Sakalti/light-3B-beta
Sakalti/light-3B-beta is a 3.1 billion parameter language model built by Sakalti, merged using the TIES method with Qwen/Qwen2.5-3B as its base. This model integrates the capabilities of Qwen/Qwen2.5-3B-Instruct, offering a compact yet capable solution for general language tasks with a 32K context length.
Loading preview...
Model Overview
Sakalti/light-3B-beta is a 3.1 billion parameter language model created by Sakalti through a merge process using mergekit. It leverages the robust foundation of Qwen's architecture, specifically using Qwen/Qwen2.5-3B as its base model.
Merge Details
This model was constructed using the TIES merge method, a technique designed to combine the strengths of multiple pre-trained language models. The primary component integrated into this merge is Qwen/Qwen2.5-3B-Instruct, indicating an emphasis on instruction-following capabilities. The merge configuration utilized a weight and density of 1 for the included model, with int8_mask enabled and bfloat16 as the data type.
Key Characteristics
- Compact Size: At 3.1 billion parameters, it offers a balance between performance and computational efficiency.
- Instruction-Tuned Foundation: Inherits instruction-following abilities from Qwen/Qwen2.5-3B-Instruct.

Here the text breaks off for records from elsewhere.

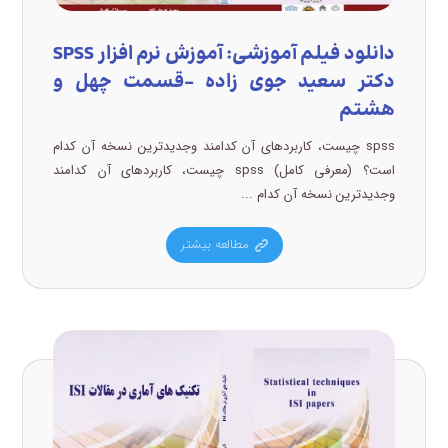
دانلود فیلم آموزشی: آموزش نرم افزار SPSS
دکتر سعید جوی زاده –قسمت چهل و
هشتم
spss چیست، کاربردهای آن کدامند وجدیدترین نسخه آن کدام
است؟ (معرفی کامل) spss چیست، کاربردهای آن کدامند
وجدیدترین نسخه آن کدام ...
مطالعه بیشتر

- Extended Context Window: Supports a context length of 32,768 tokens, allowing for processing longer inputs and maintaining conversational coherence over extended interactions.
Good For
- Applications requiring a smaller, efficient language model with instruction-following capabilities.
- Tasks benefiting from a substantial context window, such as summarization of longer texts or complex question answering.
- General natural language processing tasks where the strengths of the Qwen 2.5 series are desired in a merged format.